Life changing experiences

“My family did not believe, I could really produce soap until they saw it. I think this has also strengthened my position in the family”-says Ela with her eyes in tears.

The story of Ela is not unique. All 20 women have their stories to tell, stories of copying with a difficult life, lacking opportunities for women, stories of struggles and stories of hope, like this one.

Zenepe a 73 old woman : Initially I wanted my daughter in law to participate in the training and learn a skill, but she never made it. I am hoping to transfer that skill to her. I never imagined I would “get a “profession” at my age”.

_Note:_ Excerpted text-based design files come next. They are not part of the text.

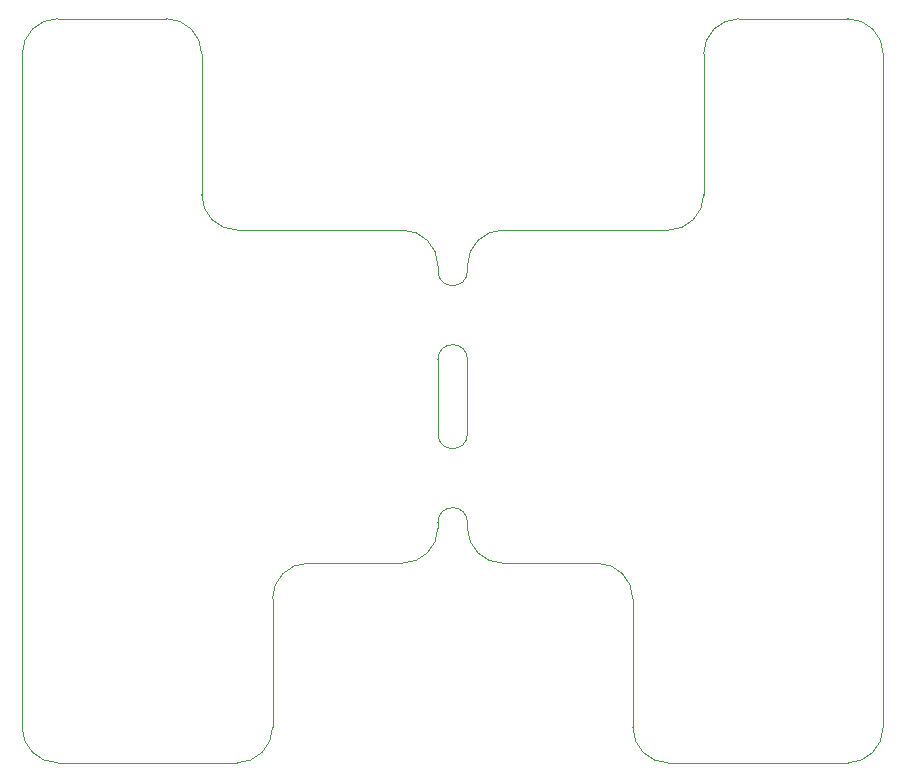
<source format=gbr>
%TF.GenerationSoftware,KiCad,Pcbnew,7.0.6*%
%TF.CreationDate,2023-12-17T00:49:34+09:00*%
%TF.ProjectId,MotorDriver_TB6612FNG_20230704,4d6f746f-7244-4726-9976-65725f544236,rev?*%
%TF.SameCoordinates,Original*%
%TF.FileFunction,Profile,NP*%
%FSLAX46Y46*%
G04 Gerber Fmt 4.6, Leading zero omitted, Abs format (unit mm)*
G04 Created by KiCad (PCBNEW 7.0.6) date 2023-12-17 00:49:34*
%MOMM*%
%LPD*%
G01*
G04 APERTURE LIST*
%TA.AperFunction,Profile*%
%ADD10C,0.100000*%
%TD*%
%TA.AperFunction,Profile*%
%ADD11C,0.120000*%
%TD*%
G04 APERTURE END LIST*
D10*
X83250000Y-69800000D02*
G75*
G03*
X80250000Y-66800000I-3000000J0D01*
G01*
X119750000Y-126800000D02*
G75*
G03*
X122750000Y-129800000I3000000J0D01*
G01*
X108750000Y-84700000D02*
G75*
G03*
X105750000Y-87700000I0J-3000000D01*
G01*
X92250000Y-112900000D02*
G75*
G03*
X89250000Y-115900000I0J-3000000D01*
G01*
X105750000Y-95650000D02*
X105750000Y-101950000D01*
X100250000Y-112900000D02*
G75*
G03*
X103250000Y-109900000I0J3000000D01*
G01*
X105750000Y-109900000D02*
G75*
G03*
X108750000Y-112900000I3000000J0D01*
G01*
X137950000Y-129800000D02*
X122750000Y-129800000D01*
X116750000Y-112900000D02*
X108750000Y-112900000D01*
X128750000Y-66800000D02*
X137950000Y-66800000D01*
X122750000Y-84700000D02*
G75*
G03*
X125750000Y-81700000I0J3000000D01*
G01*
X71050000Y-66800000D02*
X80250000Y-66800000D01*
X86250000Y-129800000D02*
X71050000Y-129800000D01*
X86250000Y-129800000D02*
G75*
G03*
X89250000Y-126800000I0J3000000D01*
G01*
X92250000Y-112900000D02*
X100250000Y-112900000D01*
X83250000Y-69800000D02*
X83250000Y-81700000D01*
X103250000Y-87700000D02*
G75*
G03*
X100250000Y-84700000I-3000000J0D01*
G01*
X103250000Y-109900000D02*
X103250000Y-109450000D01*
X125750000Y-81700000D02*
X125750000Y-69800000D01*
X89250000Y-115900000D02*
X89250000Y-126800000D01*
X86250000Y-84700000D02*
X100250000Y-84700000D01*
X119750000Y-126800000D02*
X119750000Y-115900000D01*
X83250000Y-81700000D02*
G75*
G03*
X86250000Y-84700000I3000000J0D01*
G01*
X108750000Y-84700000D02*
X122750000Y-84700000D01*
X105750000Y-87700000D02*
X105750000Y-88150000D01*
X137950000Y-129800000D02*
G75*
G03*
X140950000Y-126800000I0J3000000D01*
G01*
X68050000Y-126800000D02*
G75*
G03*
X71050000Y-129800000I3000000J0D01*
G01*
X119750000Y-115900000D02*
G75*
G03*
X116750000Y-112900000I-3000000J0D01*
G01*
X71050000Y-66800000D02*
G75*
G03*
X68050000Y-69800000I0J-3000000D01*
G01*
X140950000Y-69800000D02*
X140950000Y-126800000D01*
X128750000Y-66800000D02*
G75*
G03*
X125750000Y-69800000I0J-3000000D01*
G01*
X140950000Y-69800000D02*
G75*
G03*
X137950000Y-66800000I-3000000J0D01*
G01*
X103250000Y-101950000D02*
X103250000Y-95650000D01*
X105750000Y-109900000D02*
X105750000Y-109450000D01*
X103250000Y-87700000D02*
X103250000Y-88150000D01*
X68050000Y-126800000D02*
X68050000Y-69800000D01*
D11*
%TO.C,REF\u002A\u002A*%
X105750000Y-95650000D02*
G75*
G03*
X103250000Y-95650000I-1250000J0D01*
G01*
X103250000Y-88150000D02*
G75*
G03*
X105750000Y-88150000I1250000J0D01*
G01*
X105750000Y-109450000D02*
G75*
G03*
X103250000Y-109450000I-1250000J0D01*
G01*
X103250000Y-101950000D02*
G75*
G03*
X105750000Y-101950000I1250000J0D01*
G01*
%TD*%
M02*

</source>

Today women opt to continue this journey together. This way they feel they can benefit more, because several of them are specialized in various work processes.

What’s next?

Women’s group aim to transform the project into a social business owned by the members of the value chain including farmers, soap producers, and the marketing team.

The soap producers of Rroskovec

Roskovec Municipality, is committed to guarantee the sustainability of the production center after the completion of this project. A memorandum of cooperation is already signed between the women producers’ group, the Municipality and a local organization. The latter will be acting as a sales entity on behalf of the producers’ group.

And to continue….

A group of 20 women in Rroskovec, once hopeless, no longer feel this way. They have acquired a skill-they know how to produce soap. They have learned how to market it, how to package it and how to sell it. They feel empowered. Other women of the areas have heard abut this and want to join.

“After the birth of my children says Ela, I feel this has been the most beautiful happening in my life. I do not feel as hopeless as before. Now my dream is taking shape”.